> [Problem description] Reproduce the lines of the material from the line containing "What rotation in" through the line containing "Answer: 0° — it already faces it", inclusive, with no other text.

> [Excerpted data]
______________________________
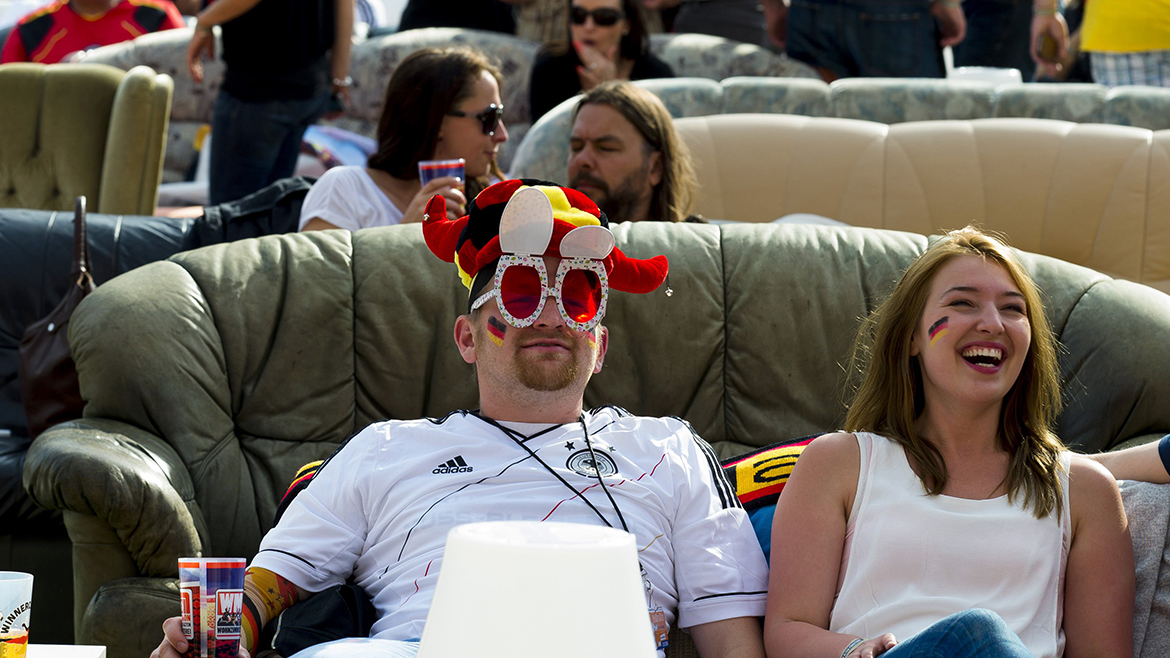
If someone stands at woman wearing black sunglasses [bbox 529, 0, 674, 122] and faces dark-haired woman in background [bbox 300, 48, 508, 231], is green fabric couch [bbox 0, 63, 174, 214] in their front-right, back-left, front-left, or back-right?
front-right

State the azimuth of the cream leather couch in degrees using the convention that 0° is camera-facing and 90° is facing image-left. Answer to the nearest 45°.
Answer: approximately 0°

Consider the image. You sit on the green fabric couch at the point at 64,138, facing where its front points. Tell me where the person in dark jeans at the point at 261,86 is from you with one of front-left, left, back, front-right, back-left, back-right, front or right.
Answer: front-left

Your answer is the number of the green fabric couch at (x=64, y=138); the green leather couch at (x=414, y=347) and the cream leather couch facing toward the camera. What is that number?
3

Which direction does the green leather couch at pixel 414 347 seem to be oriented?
toward the camera

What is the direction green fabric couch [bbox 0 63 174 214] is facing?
toward the camera

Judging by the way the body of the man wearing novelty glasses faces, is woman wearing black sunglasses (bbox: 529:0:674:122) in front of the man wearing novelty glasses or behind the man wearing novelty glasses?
behind

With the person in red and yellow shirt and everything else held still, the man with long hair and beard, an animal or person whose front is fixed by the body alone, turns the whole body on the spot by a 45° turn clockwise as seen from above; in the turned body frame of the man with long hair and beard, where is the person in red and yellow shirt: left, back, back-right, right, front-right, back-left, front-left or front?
front-right

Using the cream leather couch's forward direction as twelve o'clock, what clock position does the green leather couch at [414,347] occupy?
The green leather couch is roughly at 1 o'clock from the cream leather couch.

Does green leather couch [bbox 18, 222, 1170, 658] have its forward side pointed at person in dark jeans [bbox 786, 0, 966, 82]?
no

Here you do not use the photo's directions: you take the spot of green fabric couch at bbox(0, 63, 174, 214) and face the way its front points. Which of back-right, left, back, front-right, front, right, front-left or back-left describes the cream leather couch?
front-left

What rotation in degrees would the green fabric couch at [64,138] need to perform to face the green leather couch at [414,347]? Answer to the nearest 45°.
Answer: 0° — it already faces it

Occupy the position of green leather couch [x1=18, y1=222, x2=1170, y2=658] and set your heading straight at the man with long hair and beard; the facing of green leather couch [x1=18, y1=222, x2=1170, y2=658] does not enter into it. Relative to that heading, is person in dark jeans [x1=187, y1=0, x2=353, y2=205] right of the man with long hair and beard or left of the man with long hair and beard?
left

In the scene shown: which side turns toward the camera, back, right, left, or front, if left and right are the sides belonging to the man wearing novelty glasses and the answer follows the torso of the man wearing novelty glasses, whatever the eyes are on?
front

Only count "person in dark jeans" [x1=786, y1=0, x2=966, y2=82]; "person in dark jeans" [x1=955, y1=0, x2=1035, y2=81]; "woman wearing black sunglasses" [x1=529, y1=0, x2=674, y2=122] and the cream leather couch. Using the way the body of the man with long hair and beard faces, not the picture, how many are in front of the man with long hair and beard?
0

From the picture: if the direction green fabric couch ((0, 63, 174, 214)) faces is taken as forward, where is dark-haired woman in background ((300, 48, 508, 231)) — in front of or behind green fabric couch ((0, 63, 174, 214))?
in front

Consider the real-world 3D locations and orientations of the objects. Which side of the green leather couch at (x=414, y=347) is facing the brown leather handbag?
right
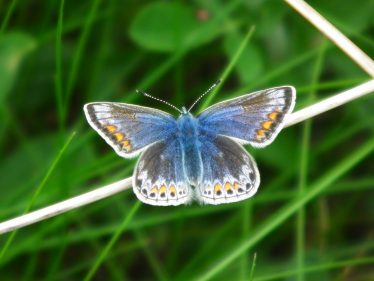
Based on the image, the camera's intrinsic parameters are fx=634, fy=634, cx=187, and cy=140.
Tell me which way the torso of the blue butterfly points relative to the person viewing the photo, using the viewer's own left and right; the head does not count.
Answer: facing away from the viewer

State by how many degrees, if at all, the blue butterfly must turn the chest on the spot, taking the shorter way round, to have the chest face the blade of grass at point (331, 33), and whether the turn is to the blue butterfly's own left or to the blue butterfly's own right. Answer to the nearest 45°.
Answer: approximately 90° to the blue butterfly's own right
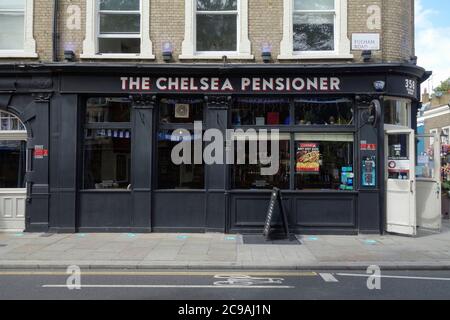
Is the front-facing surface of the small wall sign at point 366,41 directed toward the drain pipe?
no

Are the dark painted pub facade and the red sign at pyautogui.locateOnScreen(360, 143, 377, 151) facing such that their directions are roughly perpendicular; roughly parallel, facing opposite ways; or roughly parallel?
roughly parallel

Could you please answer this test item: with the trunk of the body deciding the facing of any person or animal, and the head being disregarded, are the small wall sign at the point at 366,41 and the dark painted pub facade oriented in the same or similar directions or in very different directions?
same or similar directions

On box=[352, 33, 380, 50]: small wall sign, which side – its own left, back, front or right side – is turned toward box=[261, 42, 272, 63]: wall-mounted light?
right

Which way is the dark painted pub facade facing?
toward the camera

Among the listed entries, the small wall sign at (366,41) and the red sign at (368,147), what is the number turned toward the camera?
2

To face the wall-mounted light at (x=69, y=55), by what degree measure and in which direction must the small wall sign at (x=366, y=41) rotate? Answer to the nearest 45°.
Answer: approximately 90° to its right

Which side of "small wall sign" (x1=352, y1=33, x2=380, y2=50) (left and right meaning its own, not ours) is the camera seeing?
front

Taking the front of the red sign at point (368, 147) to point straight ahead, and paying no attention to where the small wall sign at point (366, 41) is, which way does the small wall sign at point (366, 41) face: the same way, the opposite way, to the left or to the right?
the same way

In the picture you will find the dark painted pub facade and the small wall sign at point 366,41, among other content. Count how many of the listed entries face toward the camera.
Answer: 2

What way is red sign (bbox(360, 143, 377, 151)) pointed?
toward the camera

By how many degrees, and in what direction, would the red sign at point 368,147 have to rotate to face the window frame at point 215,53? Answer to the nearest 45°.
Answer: approximately 90° to its right

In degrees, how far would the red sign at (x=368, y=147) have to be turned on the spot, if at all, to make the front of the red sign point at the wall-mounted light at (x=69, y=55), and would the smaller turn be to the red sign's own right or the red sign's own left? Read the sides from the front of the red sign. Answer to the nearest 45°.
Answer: approximately 90° to the red sign's own right
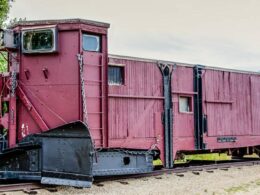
______________________________
> [Solution to the problem]
What rotation in degrees would the green fabric couch at [64,138] need to perform to face the green leather couch at [414,347]? Answer to the nearest 45°.
Answer: 0° — it already faces it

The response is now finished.